Путешествие было бурлескным, по запруженным дорогам Франции военного времени, на классном «Гочкисе», машине бель-эпок, очень кстати созданной оружейником. На крышу бабуля и ее новый друг наложили матрасов, служивших гигантским пуленепробиваемым жилетом. Если бы вражеский самолет обстрелял нас, пролетая, мы надеялись, что пули застрянут в толстой шерсти.
С этим нагромождением постельных принадлежностей на крыше нашего благородного средства передвижения выглядели мы незаурядно. И вряд ли незаметно. В конечном счете, я думаю, нам повезло, что мы не привлекли внимания и не раззадорили какого-нибудь пилота люфтваффе.
* * *
Этот велосипед моей мамы стал импровизированным танком. Нехватка ощущается во всем, а ноги дешевле бензина. Наши желудки стали приоритетом. Чтобы удовлетворить их по минимуму, требуются все мыслимые усилия. И моя мама, которая через несколько недель предпочла перебраться с нами в безопасное место, чем следовать за мужем, их прилагает.
Мы поселились среди зелени, недалеко от Рамбуйе, брошенные на произвол судьбы в доме, которым владеет папа, в лесу, на подъезде к Клерфонтену. Надо признать, что преимущества деревни в голодные времена увеличиваются многократно.
К романтическим атрибутам зелени добавляются практические. Разбросанные по округе фермы еще поставляют жизненно необходимый минимум, которого недостает горожанам: мясо, овощи, молоко, масло, а в сезон и фрукты.
Но все эти редкости надо еще добыть, а до ближайшей фермы не меньше десяти километров. Пешком мама добиралась бы туда-обратно четыре часа. Она без колебаний накачала шины папиного велосипеда и оседлала его, хотя не имела в этом никакого опыта, разве что была зрительницей поездок своих детей.
Она старается, но поначалу ей нелегко. Ее часто выбрасывает из седла и тянет к земле, где острые камни обдирают ей кожу на ногах. Велосипед неустойчив, и ей трудно удержать равновесие. Она падает и падает, но улыбки по-прежнему озаряют ее лицо, несмотря на колени в царапинах и ссадинах. Она учится, не хныча, не жалуясь, не опуская рук.

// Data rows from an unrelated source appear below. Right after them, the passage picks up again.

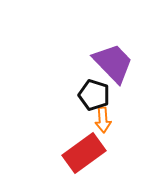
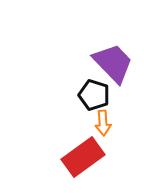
orange arrow: moved 3 px down
red rectangle: moved 1 px left, 4 px down
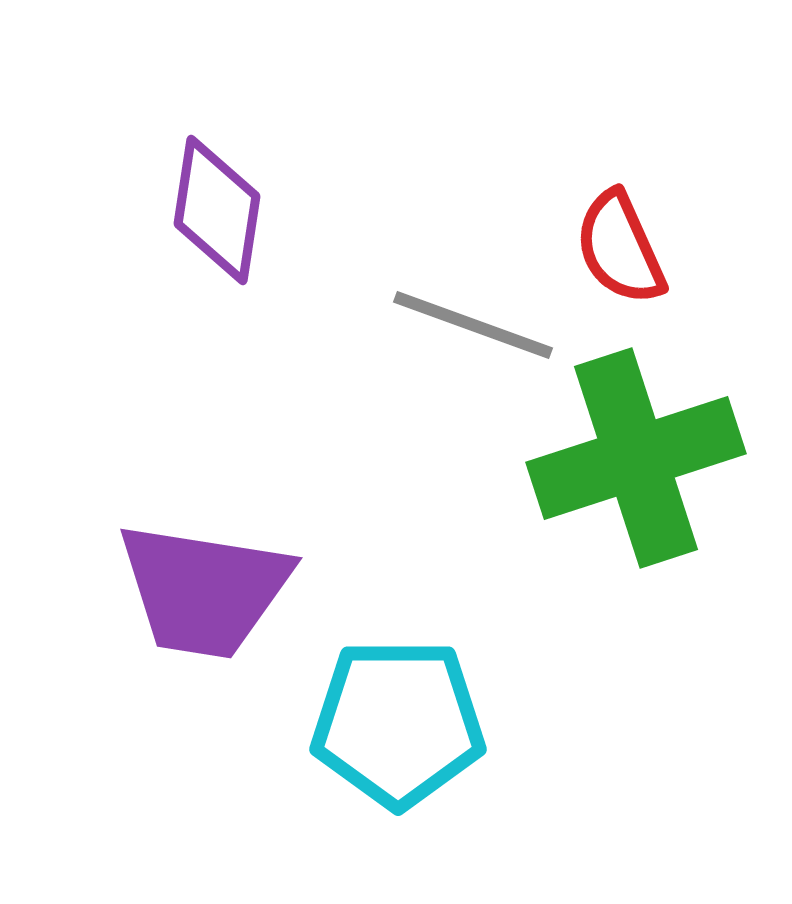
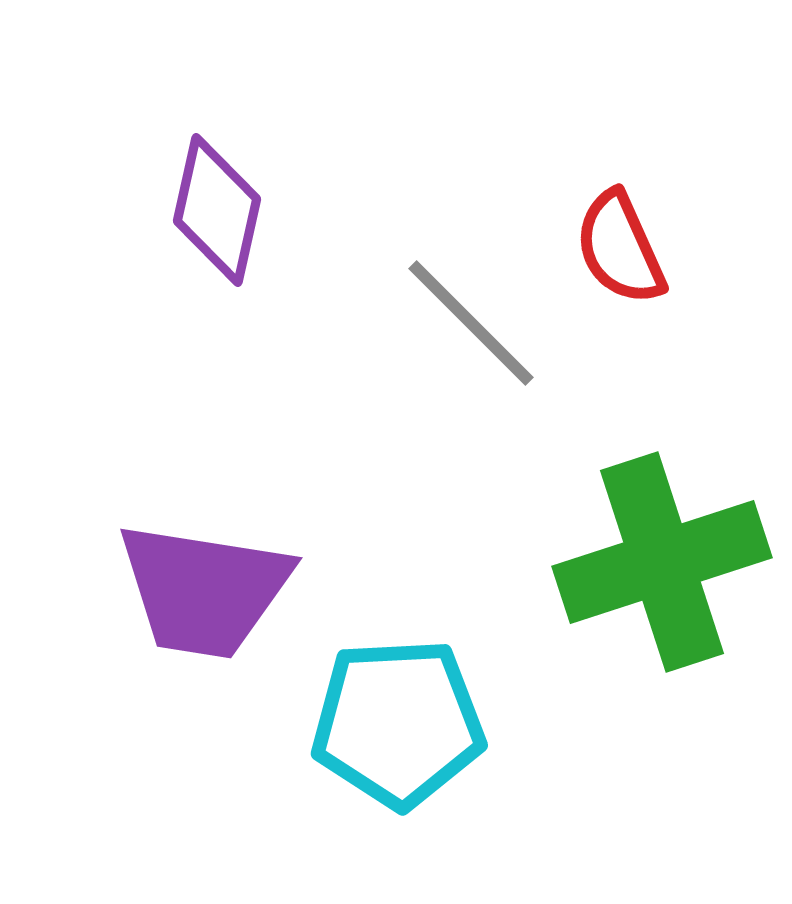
purple diamond: rotated 4 degrees clockwise
gray line: moved 2 px left, 2 px up; rotated 25 degrees clockwise
green cross: moved 26 px right, 104 px down
cyan pentagon: rotated 3 degrees counterclockwise
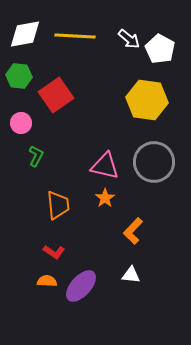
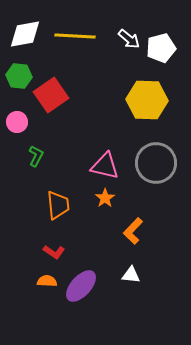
white pentagon: moved 1 px right, 1 px up; rotated 28 degrees clockwise
red square: moved 5 px left
yellow hexagon: rotated 6 degrees counterclockwise
pink circle: moved 4 px left, 1 px up
gray circle: moved 2 px right, 1 px down
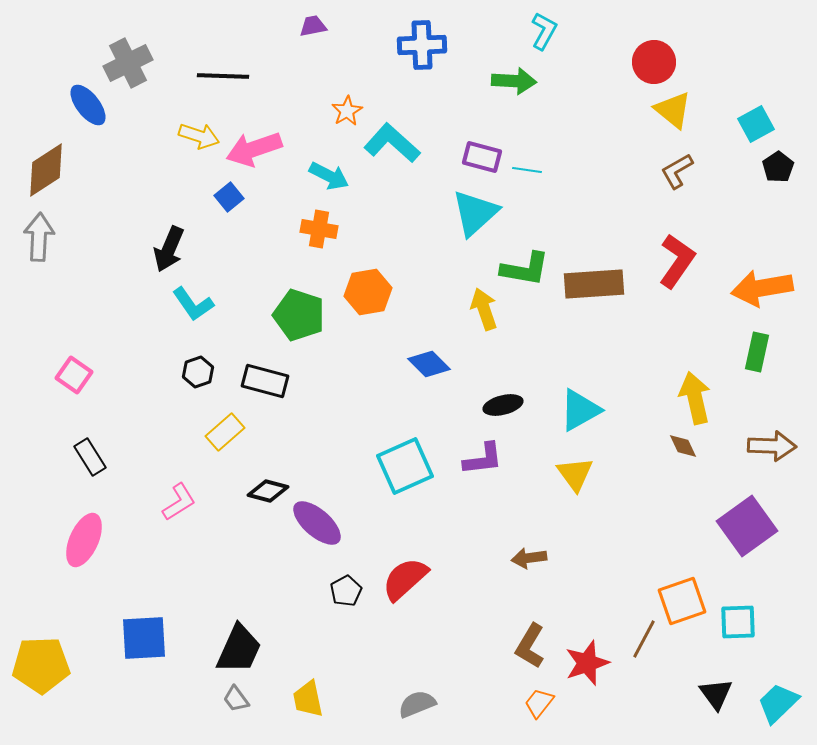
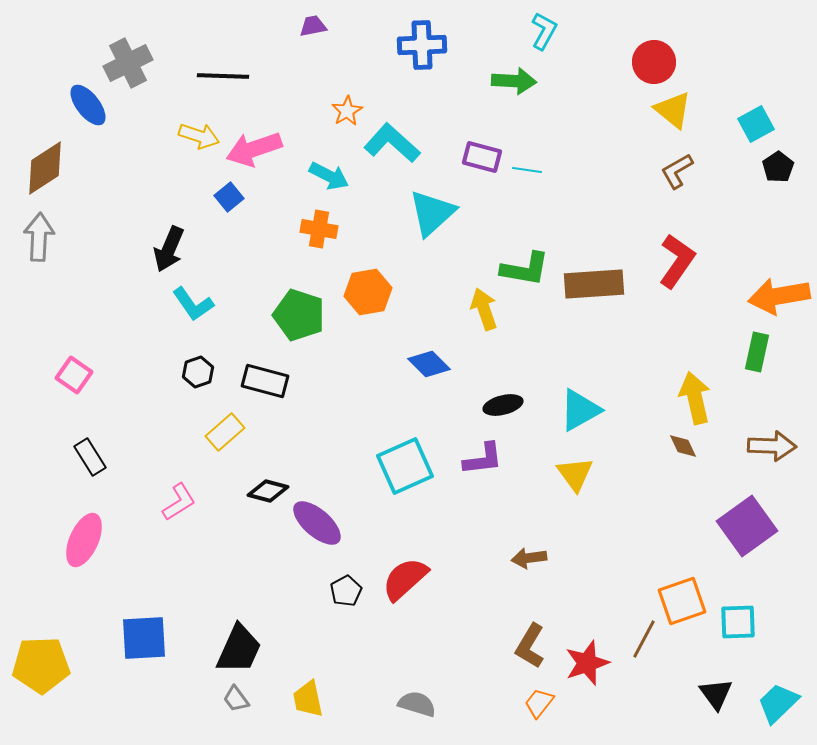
brown diamond at (46, 170): moved 1 px left, 2 px up
cyan triangle at (475, 213): moved 43 px left
orange arrow at (762, 288): moved 17 px right, 8 px down
gray semicircle at (417, 704): rotated 39 degrees clockwise
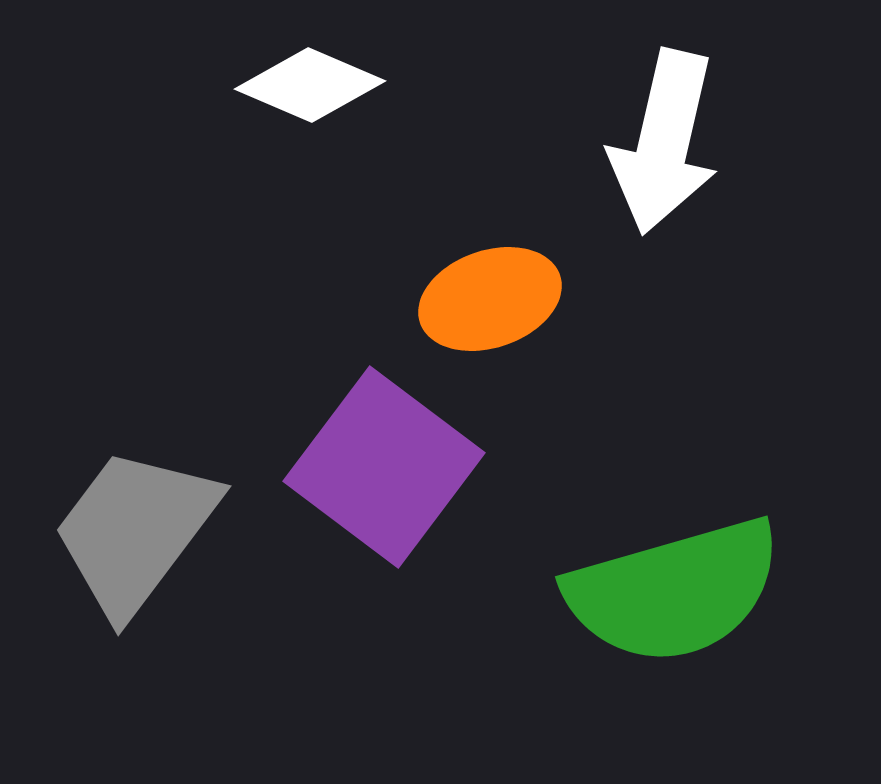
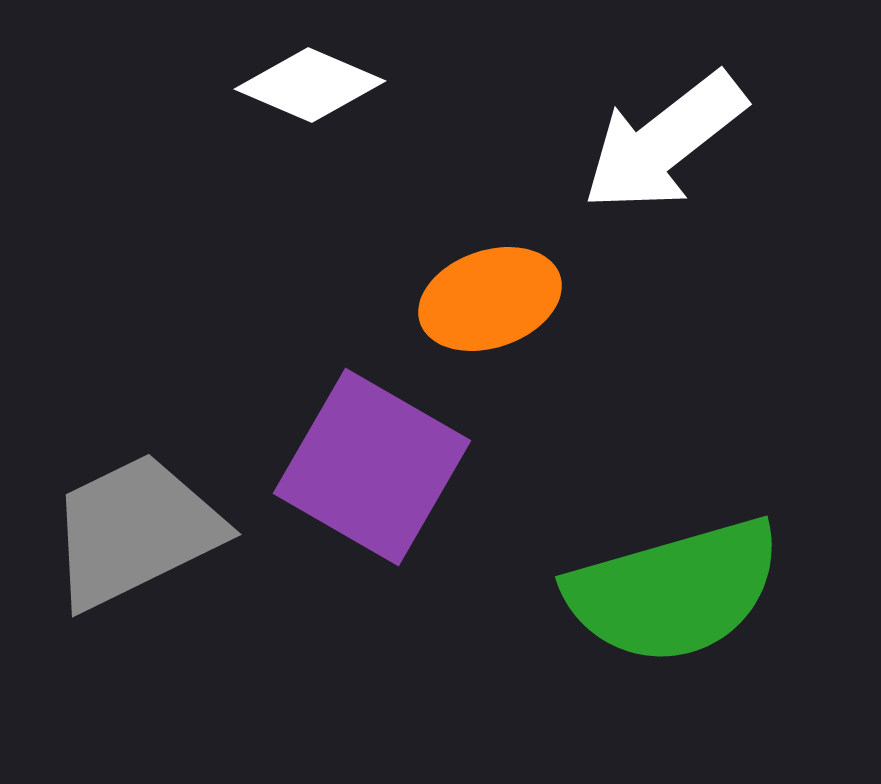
white arrow: rotated 39 degrees clockwise
purple square: moved 12 px left; rotated 7 degrees counterclockwise
gray trapezoid: rotated 27 degrees clockwise
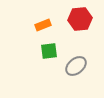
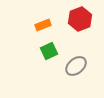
red hexagon: rotated 15 degrees counterclockwise
green square: rotated 18 degrees counterclockwise
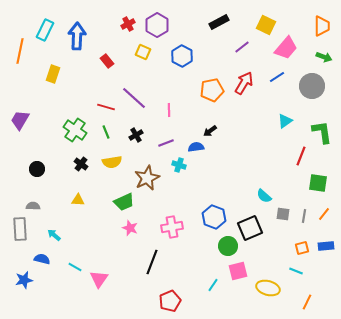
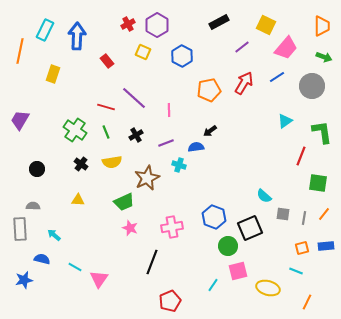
orange pentagon at (212, 90): moved 3 px left
gray line at (304, 216): moved 2 px down
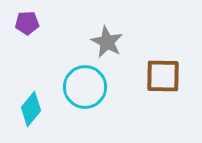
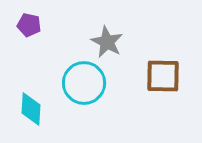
purple pentagon: moved 2 px right, 2 px down; rotated 15 degrees clockwise
cyan circle: moved 1 px left, 4 px up
cyan diamond: rotated 36 degrees counterclockwise
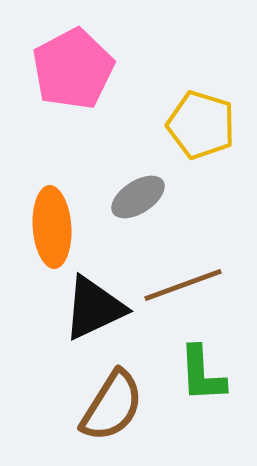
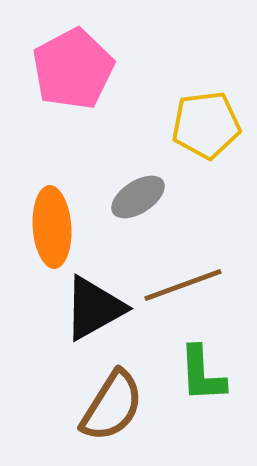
yellow pentagon: moved 5 px right; rotated 24 degrees counterclockwise
black triangle: rotated 4 degrees counterclockwise
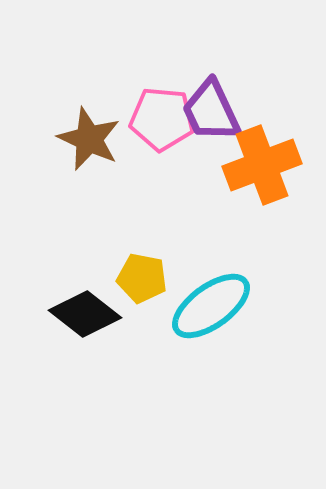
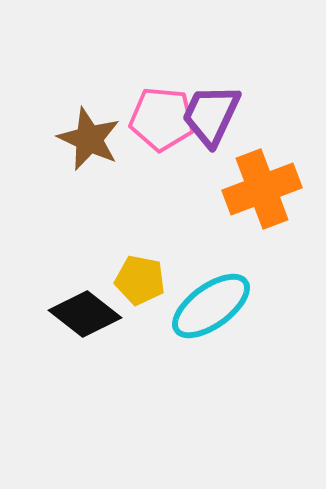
purple trapezoid: moved 4 px down; rotated 50 degrees clockwise
orange cross: moved 24 px down
yellow pentagon: moved 2 px left, 2 px down
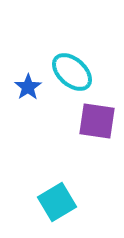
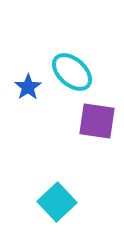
cyan square: rotated 12 degrees counterclockwise
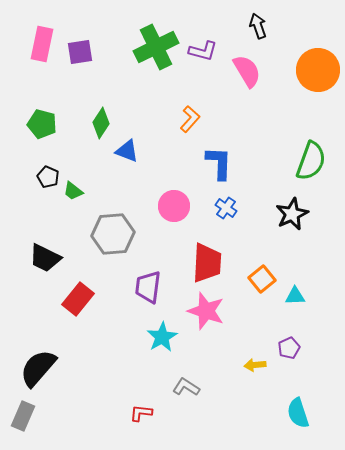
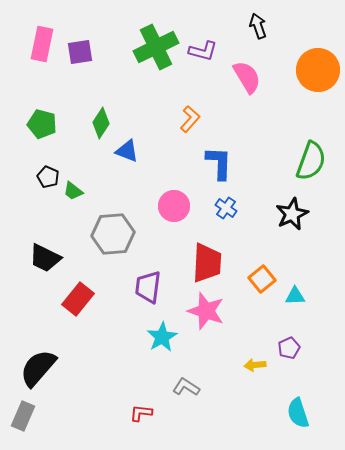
pink semicircle: moved 6 px down
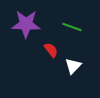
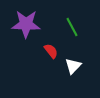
green line: rotated 42 degrees clockwise
red semicircle: moved 1 px down
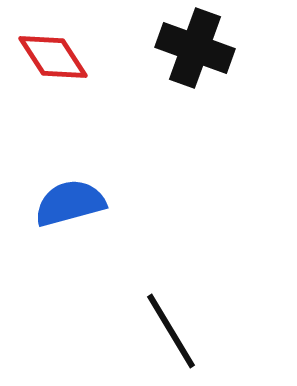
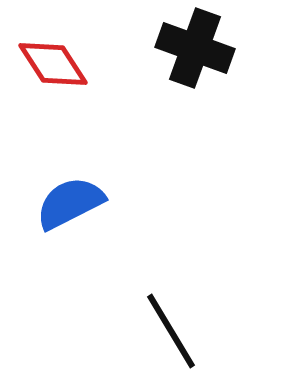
red diamond: moved 7 px down
blue semicircle: rotated 12 degrees counterclockwise
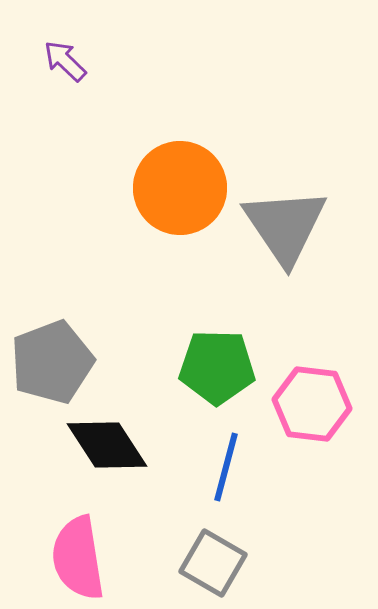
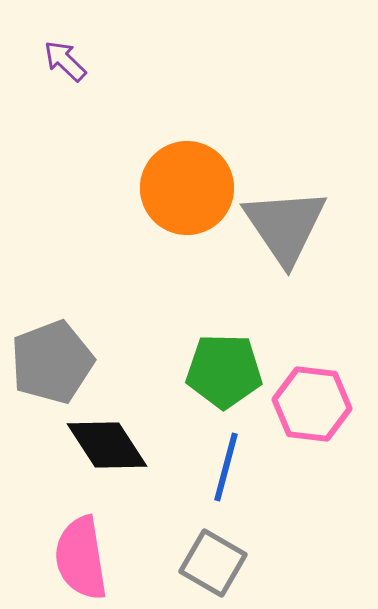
orange circle: moved 7 px right
green pentagon: moved 7 px right, 4 px down
pink semicircle: moved 3 px right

Благодаря ее упорству мы едим досыта. И впитываем по ходу ее цепкость к жизни и чувство приключения. Как первую заповедь, чтобы жить свободным: воля может все.
Несколько лет спустя, когда я паду духом после первой неудавшейся попытки стать актером, она мне об этом напомнит: «Воля, сынок. Прояви волю, и у тебя все получится». И мужество, конечно, тоже.
Его требовалось немало, чтобы оставаться одной в огромном доме, затерянном в лесу, с двумя малолетними детьми, когда немецкая армия уже завоевала страну и стояла в Рамбуйе. Его требовалось еще больше, чтобы прятать в подвале еврейскую семью, которой она тайно помогала.
Этим фактом она никогда не кичилась в дальнейшем. Даже когда после войны некоторые злонамеренные умы клеветали на моего отца, ставя ему в вину участие в поездке в Германию с другими артистами. Понадобилось вмешательство генерала де Голля, вручившего ему орден Почетного Легиона, чтобы заставить замолчать этих лицемерных стервятников.
Я никогда не слышал, чтобы мама говорила о них дурно. В этом она тоже подала нам пример: лучше честное объяснение, чем замаскированная критика.
Через несколько дней мама уже падает реже. Но фанаткой велоспорта она не стала. Когда в Клерфонтен вернулись погожие дни, она дала нам заменить ее в миссии «снабжения». И вот мы катим, насвистывая, к ферме, крутим педали, потеем и пыхтим.
Туда мы летим стремглав, соревнуясь, кто первый. Но возвращаться всегда дольше. Солнышко светит, птицы поют, колышется пшеница. Вдвоем, одни в лесу, мы всегда найдем чем развлечься, а главное – чего поесть. Фрукты на багажнике велосипеда хорошо пахнут, я лакомка, и мне трудно устоять перед желанием их отведать. Я беру один, два, три, четыре, а то и больше. На каждом следующем обещаю себе, что это будет последний.
Только дома, спешившись и взглянув на багажник, я обнаруживаю размах своего грабежа. И готовлюсь к нахлобучке. Мама, не в пример папе, сердится на мои глупости, но никогда меня не наказывает. Тем хуже для режиссеров, которые позже будут на нее в обиде за то, что она меня воспитала, уважая мою свободу.
Великая Война, на которую мой отец ушел добровольцем в семнадцать лет, вырыла ложе, широкое, как траншея, принявшее желание радоваться малому. Он оставил три года юности под ружьем и еще несколько месяцев на сверхсрочной, потому что ему уже стукнуло двадцать – возраст, чтобы носить форму, пока мир не воцарится окончательно и опасности не будут устранены.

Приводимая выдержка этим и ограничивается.